JustArts: What have you been doing since you graduated in 2008?Harley Yanoff: I'm an actor in New York City. ... I've done a few TV shows-Gossip Girl, I actually did Boardwalk Empire with Martin Scorcese. I just came back from doing an indie in Maine for two months. Also, [I've been] coming back to Boston for my summers for the workshop that was created from my honors thesis at Brandeis. ... The company opened a month after graduation.

JA: How many kids do you usually have at the camp?

HY: We like to have 15 per session, 15 to 20. That way, there's a lot of individual attention, which is really the whole purpose of this. We don't want anyone getting lost in the mix. We want a really intimate environment where there's a lot of one-on-one coaching and a three-to-one participant-to-staff ratio. We don't really like to go too high, because then it becomes not really a learning environment, and people get really small parts, and it's just not a great thing for a theater program, I think, when there's too many people.

JA: I noticed that you're also working with another Brandeis alum, Olivia Mell '09. How did you guys connect?

HY: We did a show together at Brandeis my junior year, her sophomore year. ... This was going into our second summer, and I had lost my choreographer because she was doing something else that summer, so I needed a choreographer, and someone mentioned to me that Olivia was looking for a job in Boston, so I contacted her. It kind of worked out really, really perfectly, because she was pretty much exactly what I was looking for with her experience, and I knew her well from school, and she signed on and she's been great.

JA: What venue do you use for the camp?

HY: In the thesis, it was probably the hardest part to find out what we actually needed for a location, which was classrooms so that we could split the participants up by age and then an actual theater with a performance space. I tried a lot of locations, but a lot of them just weren't feasible; a lot of them wanted way too much [monry]. We struck a deal with the St. Julia Parish in Weston. We've got our own entrance there, so it's pretty great. It's our space for the summer. It's got a bunch of classrooms downstairs, and then upstairs there's a stage. It really, really works out nicely.

JA: Could you tell me a little more about the thesis? Was the original goal to start a company?

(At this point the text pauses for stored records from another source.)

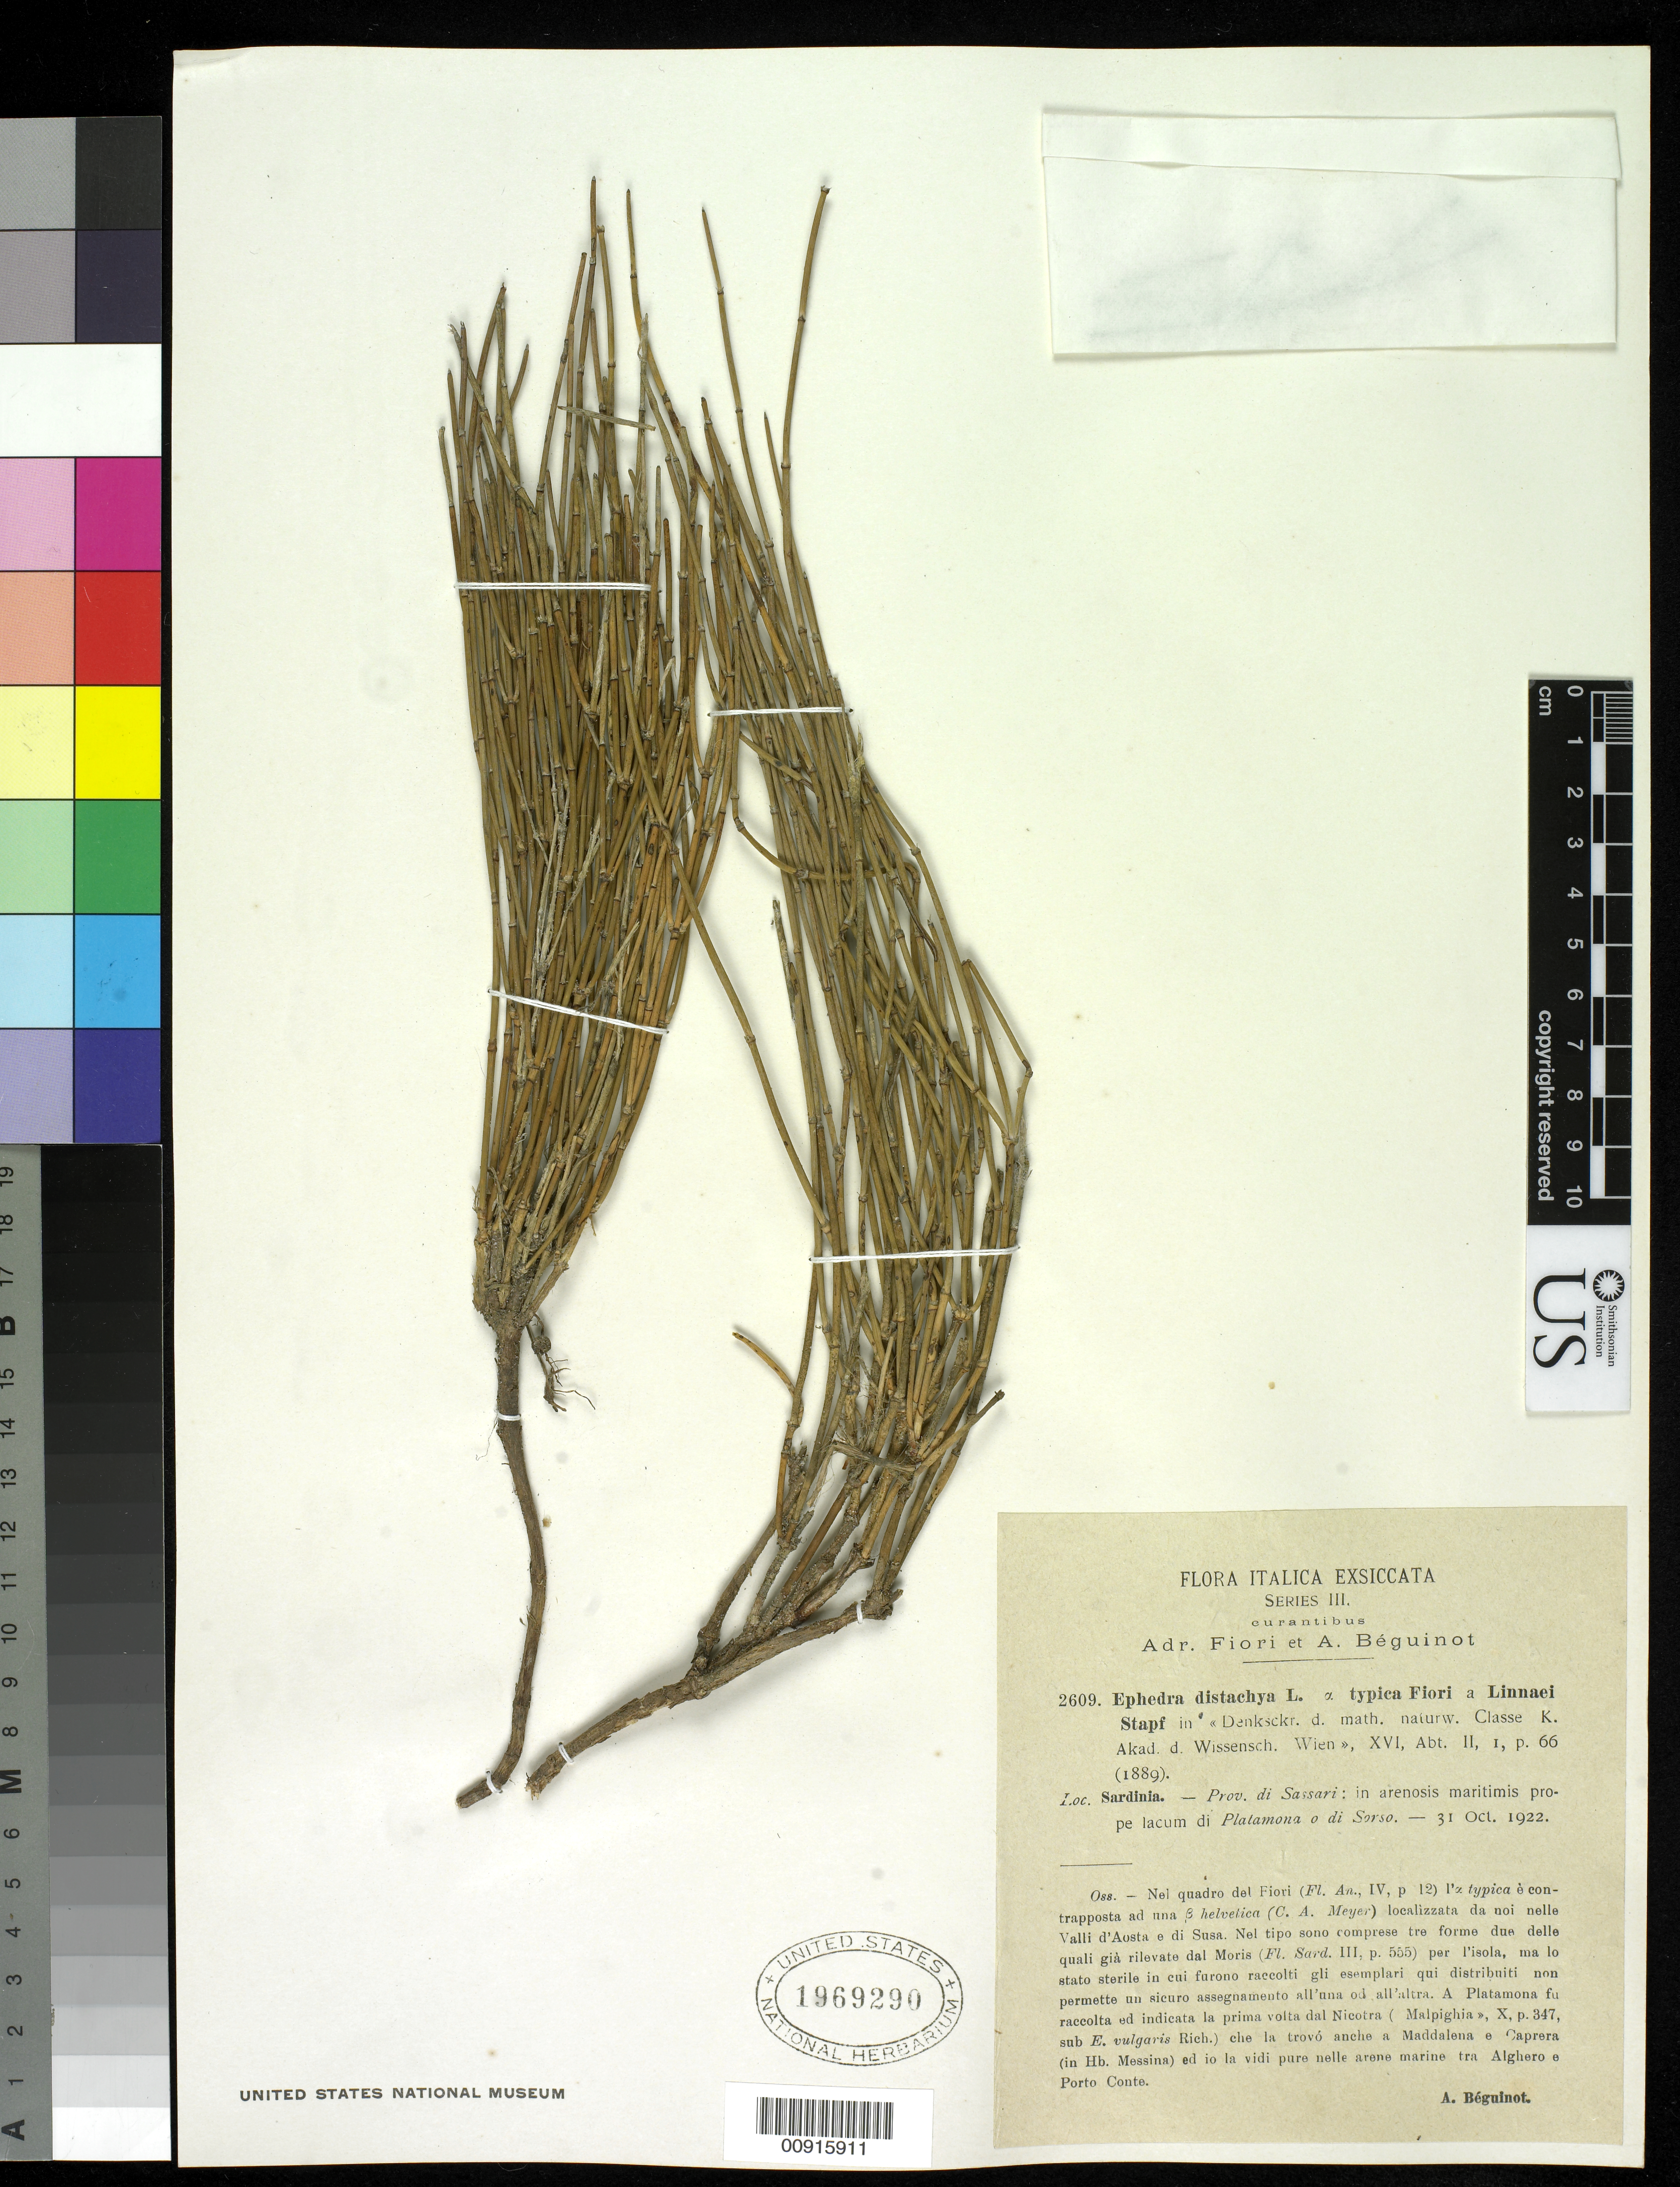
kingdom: Plantae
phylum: Tracheophyta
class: Gnetopsida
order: Ephedrales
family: Ephedraceae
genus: Ephedra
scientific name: Ephedra distachya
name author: L.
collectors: A. Fiori & A. Béguinot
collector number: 2609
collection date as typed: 31 Oct 1922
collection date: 1922-10-31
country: Italy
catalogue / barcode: US 1969290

HY: It started out as an independent study where I wanted to research different programs in the area to see if I was potentially ever going to think about opening something, what kind of thing it would be. I did a lot of market research on that. And then it kind of became like, "Wow, this could actually be something, maybe." So I talked to [Prof.] Jen [Cleary] (THA) and talked to the department. I had this concept and I wanted to roll with it. So I started doing it, you know: There was market research, kind of going to schools in the area, contacting parents who had enrolled [their children] in theater programs in the area and seeing what was lacking in the program that they were sending their kids to and what they'd want to change. I developed a curriculum based on the things I had seen lacking in the 10 years I had worked in these programs, also various feedback and suggestions and comments and complaints from other programs and parents and all that. It just kind of snowballed. It was just like, "Wow, everything is already set up, so let's just do it."

JA: Do you feel like it was mostly because of the research you did that you were able to pull it off, or has there been a continual learning process since you started it?

HY: It's always a learning process. Each summer we introduce a new concept. I'm still learning, and there's still a lot of trial and error going into it. But we're a very young company. The oldest staff member is 23. ... My staff is very loyal. It's great because I can finally mold this program into what I think a theater workshop could be and what I think kids should get out of a program. The past two years, we've actually done fall programs because there's been such a desire for it to keep going. We've got some pretty cool shows coming up this summer, and it's pretty exciting.

JA: So is this something you see yourself continuing?

HY: Yeah, it's my company-you know, it's my baby now. The plan is having it grow. ... The short answer to that question is yes. I don't see any reason why it won't continue to flourish.